(IN)SEGURANÇA
A insegurança é um sintoma cada vez mais generalizado na sociedade ocidental contemporânia, e que está definitivamente ligado à violência quotidiana que nos é injectada diariamente nos orgãos de comunicação social.
“Hoje somos todos americanos”, frase esta celebrizada aquando do atentado terrorista ao coração da América, referência do paradigma da segurança, e cujo reforçar de sensações e sentimentos se multiplicou nos subsequentes atentados de Madrid e Londres.

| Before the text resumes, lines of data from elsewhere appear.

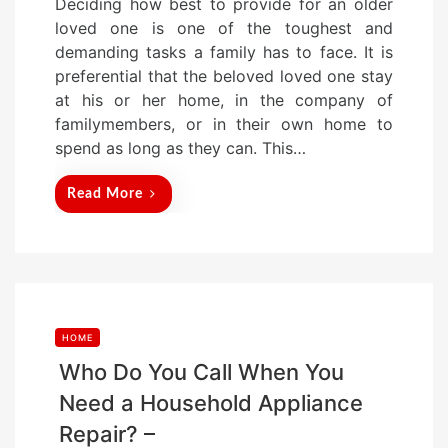
Deciding how best to provide for an older
s
loved one is one of the toughest and
t
demanding tasks a family has to face. It is
e
preferential that the beloved loved one stay
d
at his or her home, in the company of
o
familymembers, or in their own home to
n
spend as long as they can. This…
Read More
HOME
Who Do You Call When You
Need a Household Appliance
Repair? –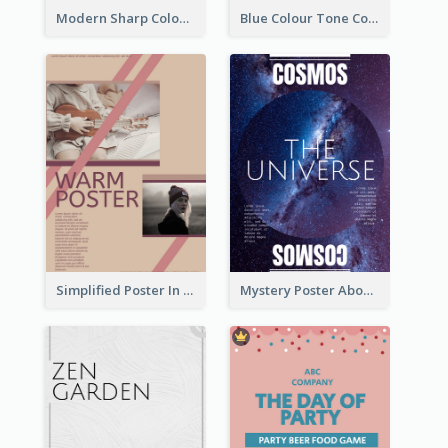
Modern Sharp Colourful Poster Of Cypher Punk
Blue Colour Tone Colour Gradient Poster
Simplified Poster In Warm Colour Tone
Mystery Poster About University In Dark Colour Tone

A frase acima expressa acresce de importância quando analisada à luz de Ackerman, Dulong e Jeudi nas suas pesquisas sobre o imaginário da segurança, em que se observa uma grande uniformidade nos relatos sobre os actos violentos, tanto nas pessoas que foram vítimas desses mesmos actos, como em pessoas que a ele não se encontram ligados , mas que dele tiveram conhecimento à posteriori. Estas últimas interiorizam representações do que acontece no caso de violência, reincarnado os sentimentos: sofrimento, conduta e reacções da vítima.
O mecanismo de base é pois, a identificação com a vítima e a repropriação do incidente, fenómeno exponenciador de uma sociedade insegura, com o qual, solidariamente, antecipamos a nossa vitimização futura.

2 Comments:
Apesar das reais ameaças que subsistem no nosso quotidiano, o sentimento de insegurança é mais sentido que real. A própria noção de segurança implica a ameaça da insegurança, sendo ela própria, por si só, uma noção negativa e restritiva das nossas açcções. O ideal sentimento de segurança consistiria assim em esquecermo-nos da existência de insegurança, dando lugar ao sentimento de confiança, este mais positivo, que assentaria no facto de acreditarmos na existência de mecanismos de controle efectivo que respeitem a jjustiça e tentem impedir as injustiças no decurso natural da vida em sociedade.
O que se pretende demonstrar é que este fenómeno é por si só exponenciador da própria insegurança.
A mediatização de um determinado acontecimento, implica em quem dele tem conhecimento acabe por avocar a si uma vitimização futura.
A violação ou rapto de uma criança tem reflexos nos restantes pais, receosos que num futuro mais ou menos distante tal facto facto venha a recair sobre si própio.
Ou seja, a mediatização do acto violento, exponência a insegurança.